IRS also said that the form used for the option or plan, whether paper or electronic, must be one that provides adequate substantiation of the applicability of Section 421, including the date on which the option is granted, the number of shares subject to the option, and the option price.
The taxpayer must also retain records relating to the option that are sufficient to comply with Section 6001. IRS said if these records are kept electronically, they must meet the requirements of Revenue Procedure 97-22 (1997-1 C.B. 652), or subsequent guidance, and if the records are kept in an actual deferral percentage (ADP) system, the records must meet the requirements of Revenue Procedure 98-25 (1998-11 I.R.B. 7), or subsequent guidance.
Treating Disqualifying Dispositions
On the issue of disqualifying dispositions, the new proposed rules mandate that the special tax treatment provided by tax code Section 421 does not apply to the transfer of the shares if there is a disqualifying disposition of a share of stock. Instead, the exercise of the option is treated as the exercise of a nonstatutory option.

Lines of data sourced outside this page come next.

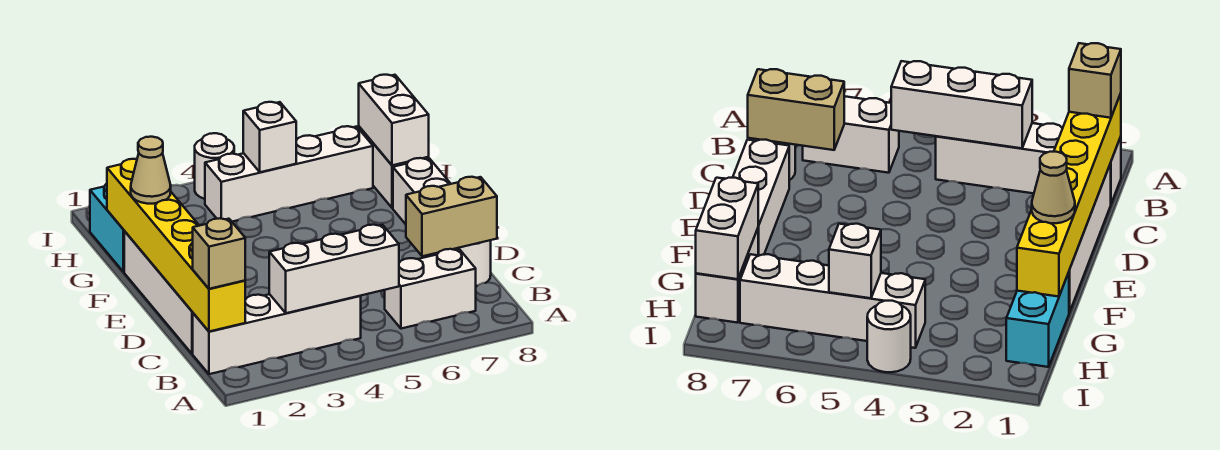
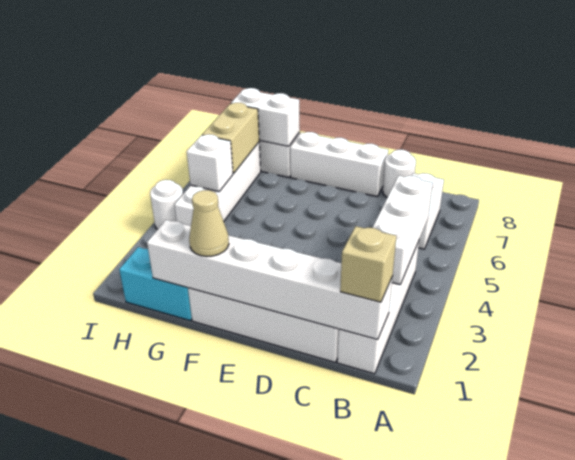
yellow brick B1:G1 level 2 -> white brick B1:G1 level 2
tan brick C7:C8 level 2 -> tan brick H6:H7 level 2

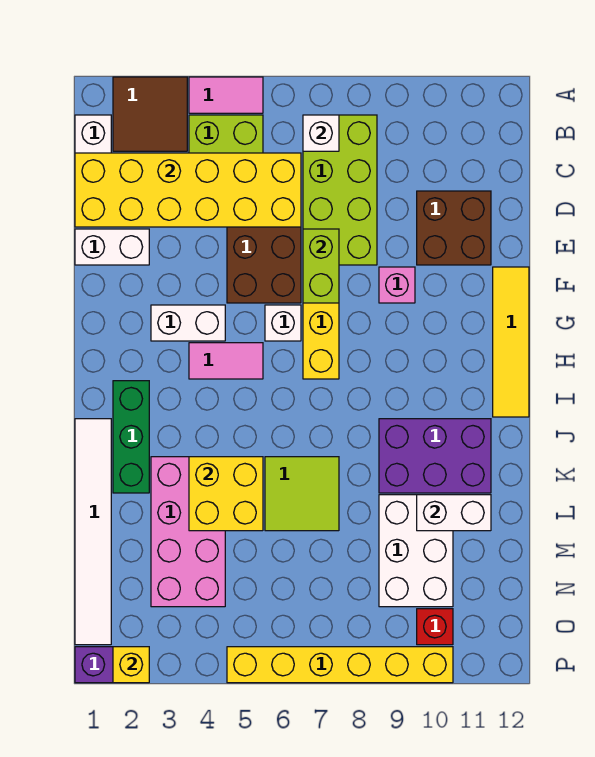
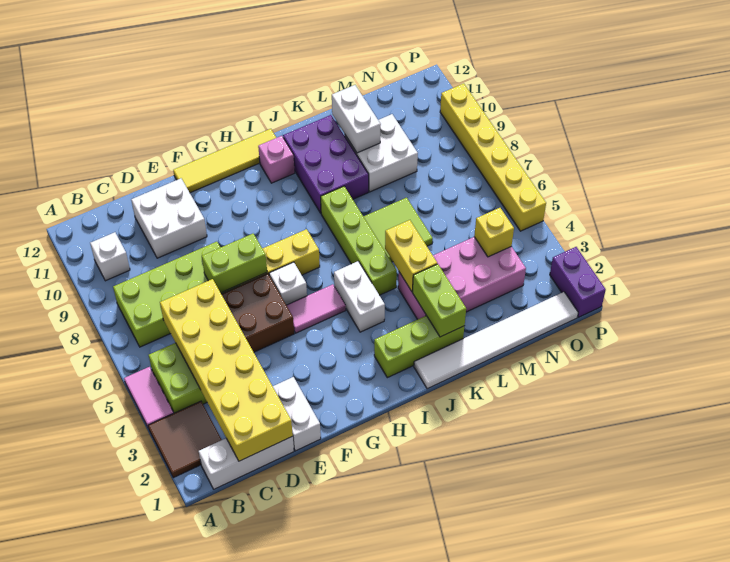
white brick B7 level 2 -> white brick B10 level 1
brown brick D10:E11 level 1 -> white brick D10:E11 level 1
pink brick F9 level 1 -> pink brick I11 level 1
white brick G3:G4 level 1 -> white brick I4:I5 level 1
pink tile H4:H5 level 1 -> pink tile G5:H5 level 1
green brick I2:K2 level 1 -> lime brick I2:K2 level 1
none -> lime brick J5:J8 level 1
none -> lime brick K2:K3 level 2
yellow brick K4:L5 level 2 -> yellow brick K4:K5 level 2
white brick L9:N10 level 1 -> white brick L9:M10 level 1
red brick O10 level 1 -> none
yellow brick P2 level 2 -> yellow brick N4 level 2

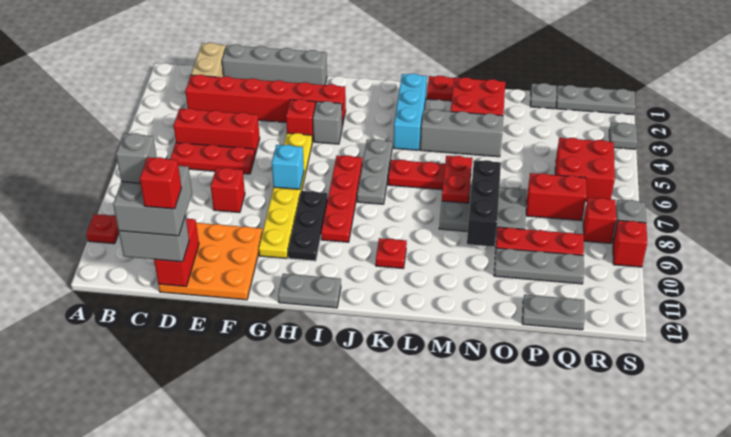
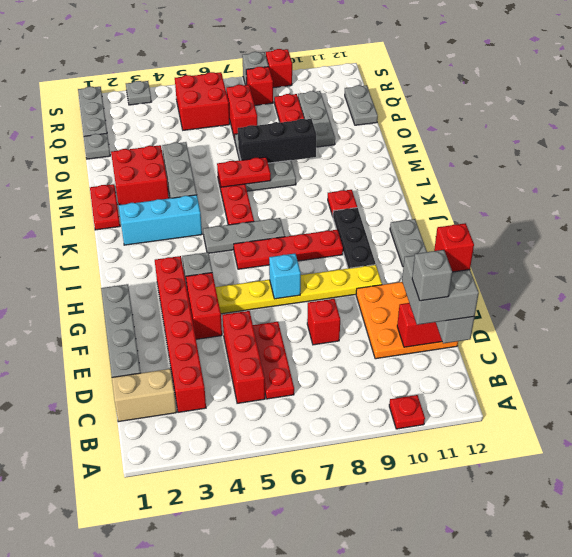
red brick G4 level 1 -> red brick F4:G4 level 1
black plate H8:H10 level 1 -> black plate H10:J10 level 1

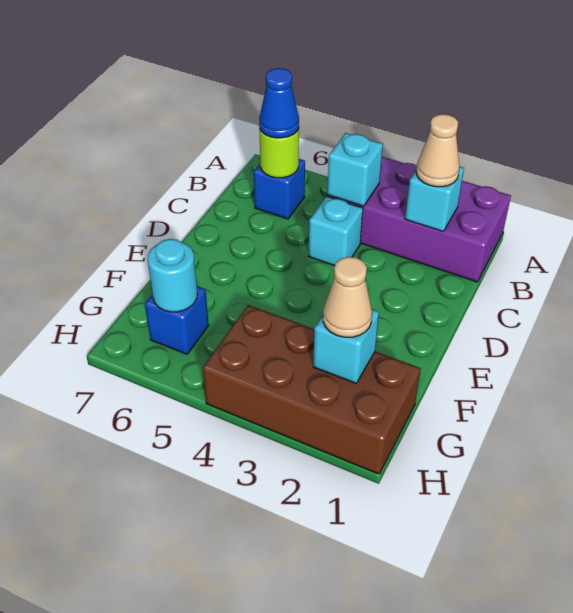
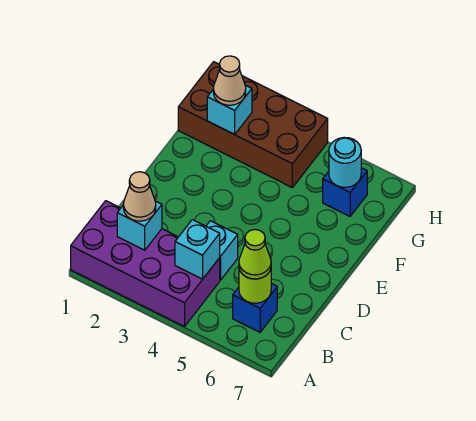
blue cone B6 level 3 -> lime cone B6 level 3

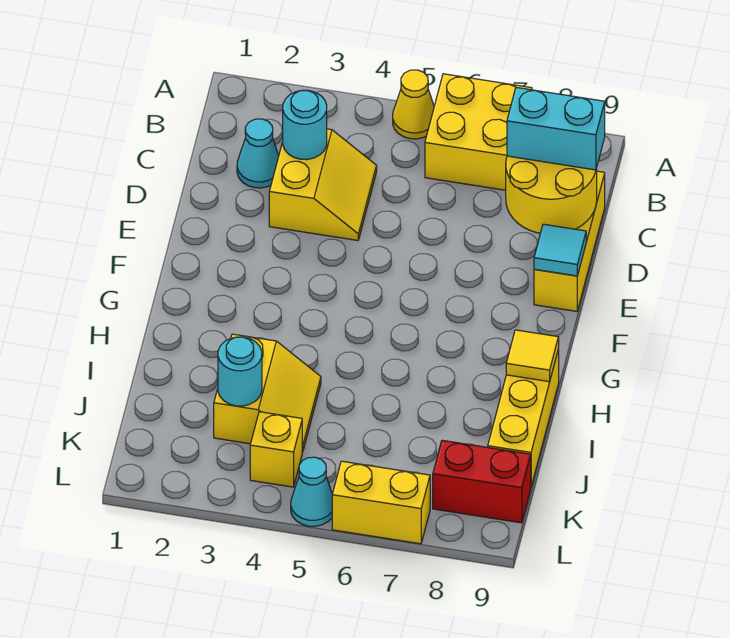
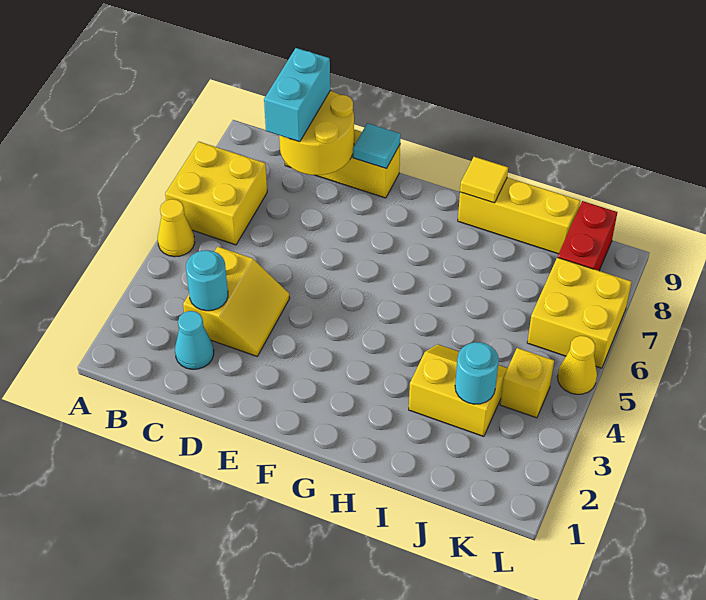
yellow slope C3:D4 level 1 top 3 -> yellow slope C3:D4 level 1 top C
cyan cone L5 level 1 -> yellow cone L5 level 1
yellow brick L6:L7 level 1 -> yellow brick K6:L7 level 1

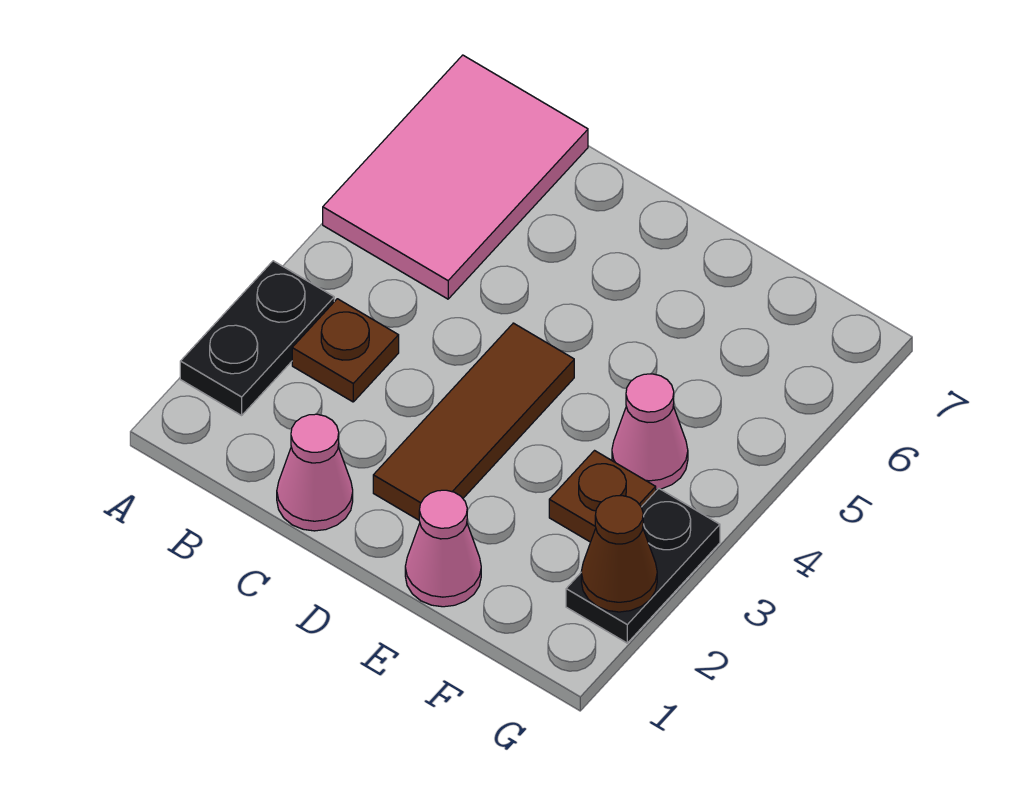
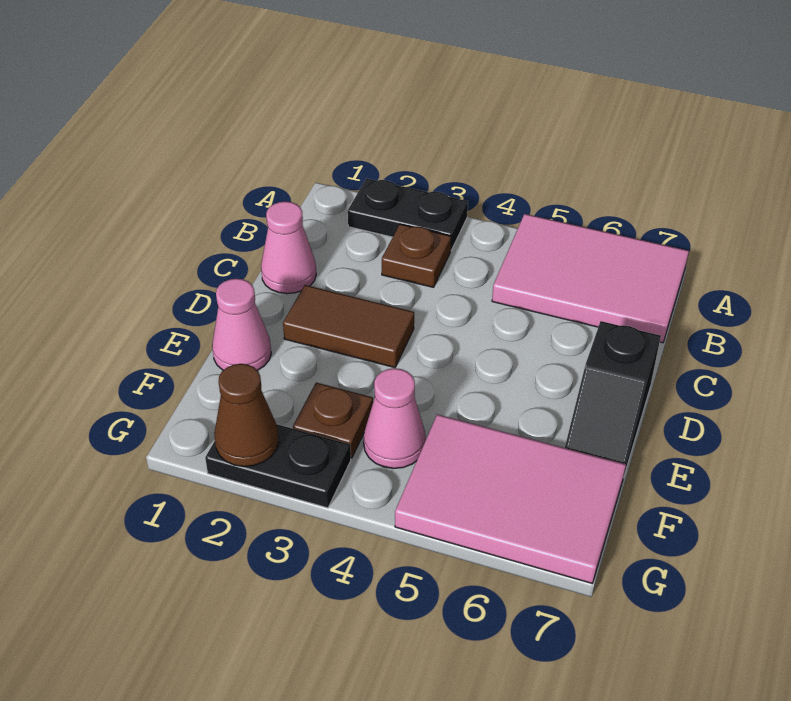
brown tile D2:D4 level 1 -> brown tile D2:D3 level 1
none -> black slope D7:E7 level 1 top D
none -> pink tile F5:G7 level 1

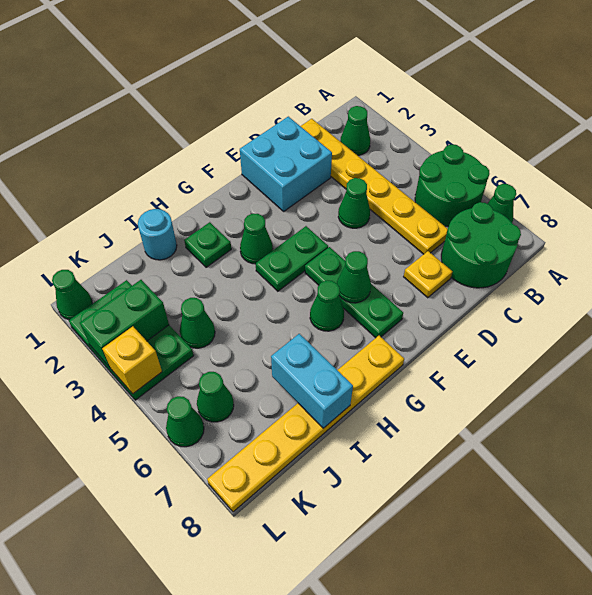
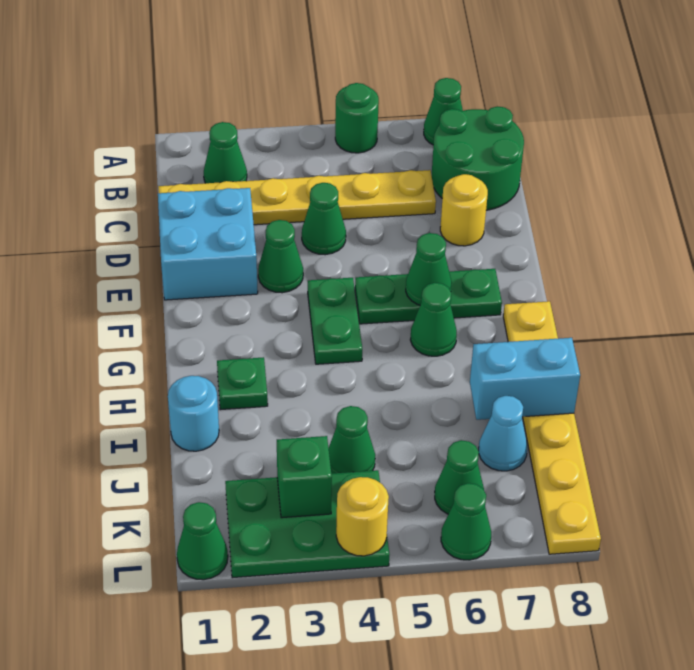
green round brick A5:B6 level 1 -> green round brick A5 level 1
yellow plate D7 level 1 -> yellow round brick D7 level 1
green cone G3 level 1 -> green cone E3 level 1
none -> cyan cone J7 level 1
green brick K3:L3 level 2 -> green brick K3 level 2
yellow brick L4 level 2 -> yellow round brick L4 level 2

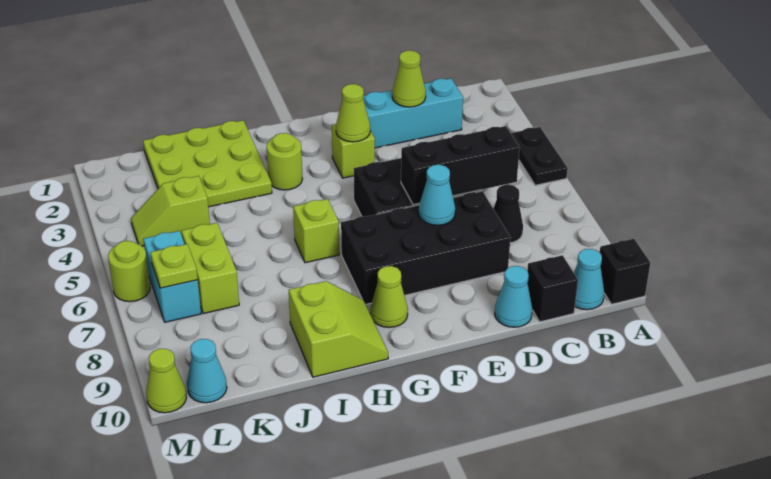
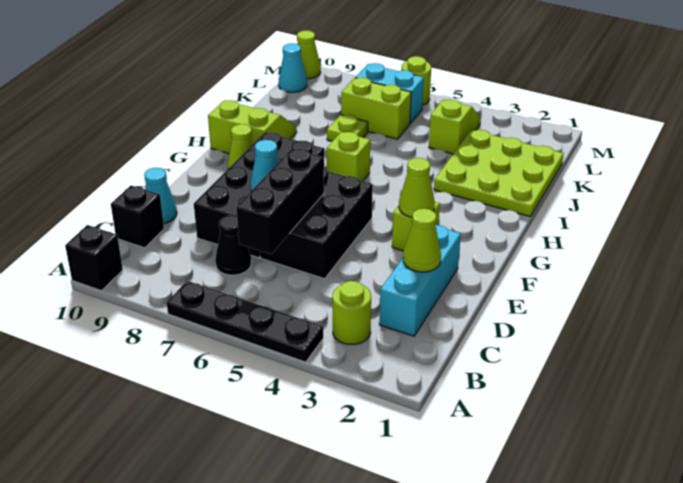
black plate A4:A5 level 1 -> black plate A4:A7 level 1
cyan cone B10 level 1 -> none
lime round brick H3 level 1 -> lime round brick B3 level 1
lime slope H9:I10 level 1 top I -> lime slope H9:I10 level 1 top H
lime plate L7 level 2 -> lime plate J7 level 1

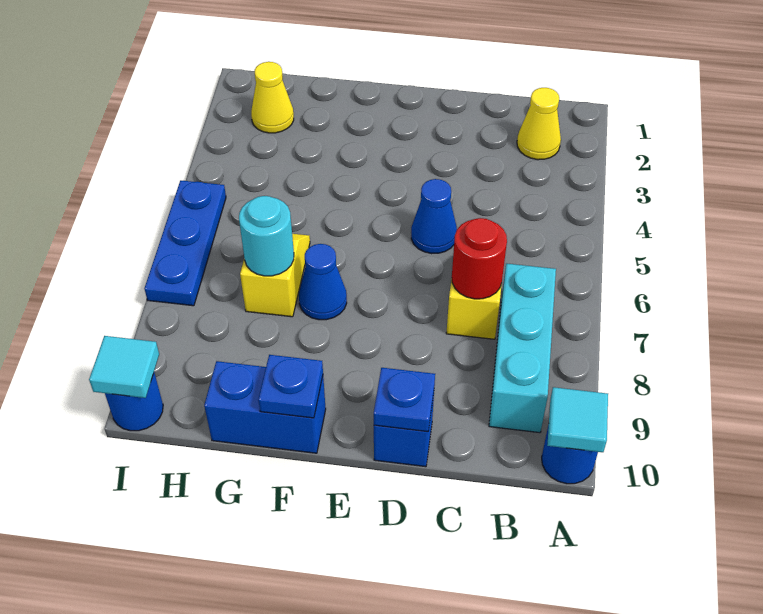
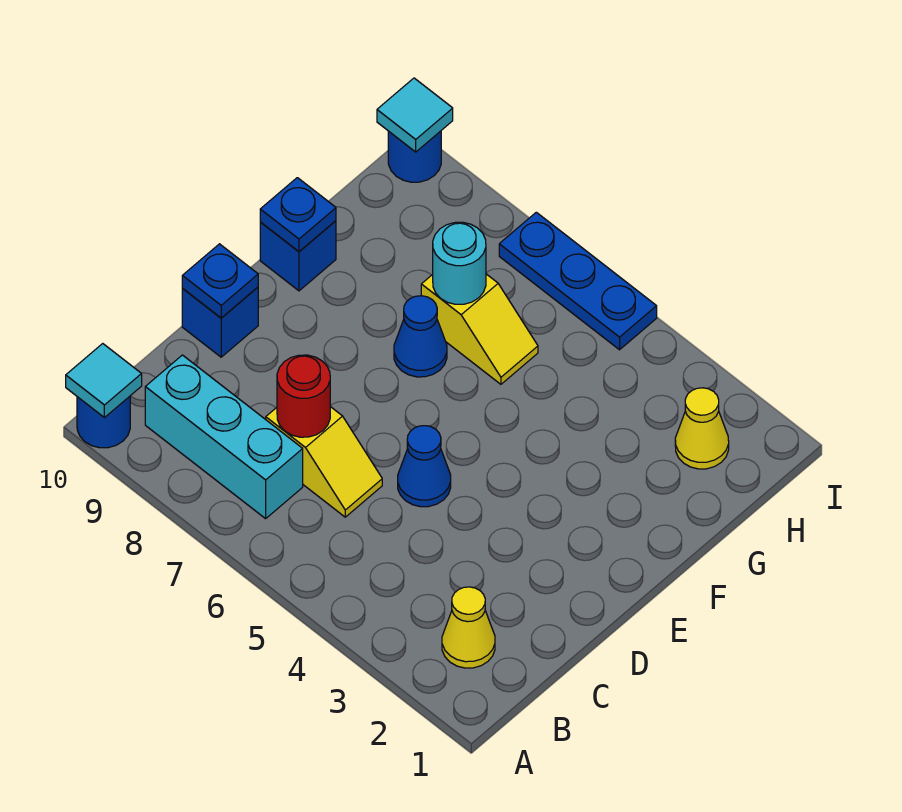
blue brick F10:G10 level 1 -> blue brick F10 level 1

So, in the taxable year in which the disqualifying disposition occurs, the individual must recognize compensation income equal to the fair market value of the stock on the date the stock is transferred less the exercise price, IRS said. A deduction attributable to the transfer of the share of stock pursuant to the exercise of the option is allowable for the taxable year in which such disqualifying disposition occurs, to the employer corporation, its parent or subsidiary corporation, or a corporation substituting or assuming an option in a transaction to which Treasury Code Section 1.424-1(a) applies, if otherwise allowable under tax code Sections 83(h) and 162 and if the requirements of Treasury Code Section 1.83-6(a) are met.
Regarding stockholder approval of incentive stock option plans, IRS said the proposed regulations would provide the same basic requirements for stockholder approval as those included in the proposed 1984 regulations. The new proposed rules would provide, however, additional guidance regarding when stockholder approval is required and a more complete list of situations that require new stockholder approval of the plan by specifically including a change in the shares with respect to which options are issued or a change in the granting corporation.
The new proposed regulations also expand on previous guidance by providing that an option that otherwise qualifies as an incentive stock option nevertheless fails to be an incentive stock option to the extent the $100,000 limitation is exceeded.
Rules the Same in Some Cases
Also included in the new proposed regulations is guidance on additional provisions that might be included in an incentive stock option, including permitting cashless exercise, providing the right to receive additional compensation, and providing alternative rights. IRS said the proposed regulations essentially retain the rules described in the proposed 1984 regulations in each of these cases.
Also, the new proposed regulations would provide additional guidance regarding a change to an option and whether it constitutes a modification. Under the regulations, both a provision under an option that provides that the option holder may receive an additional benefit at the future discretion of the granting corporation and the exercise of that discretion are considered modification of the option, just as they are under the proposed 1984 rules. However, under the new proposed rules, it is not a modification for the granting corporation to exercise discretion related to the payment of a bonus at the time of the exercise of the option, the availability of a loan at exercise, or the right to tender previously owned stock for the stock purchasable under the option. A change to an option adding such discretion, however, would be a modification, IRS said.
The proposed, temporary, and final rules are in the June 9 Federal Register .
Comments on the proposed incentive stock option rules should be sent to CC:PA:RU (REG-122917-02), Room 5226, IRS, P.O. Box 7604, Ben Franklin Station, Washington, D.C. 20044; or delivered to CC:PA:RU (REG-122917-02), Courier’s Desk, IRS, 1111 Constitution Ave. N.W., Washington, D.C.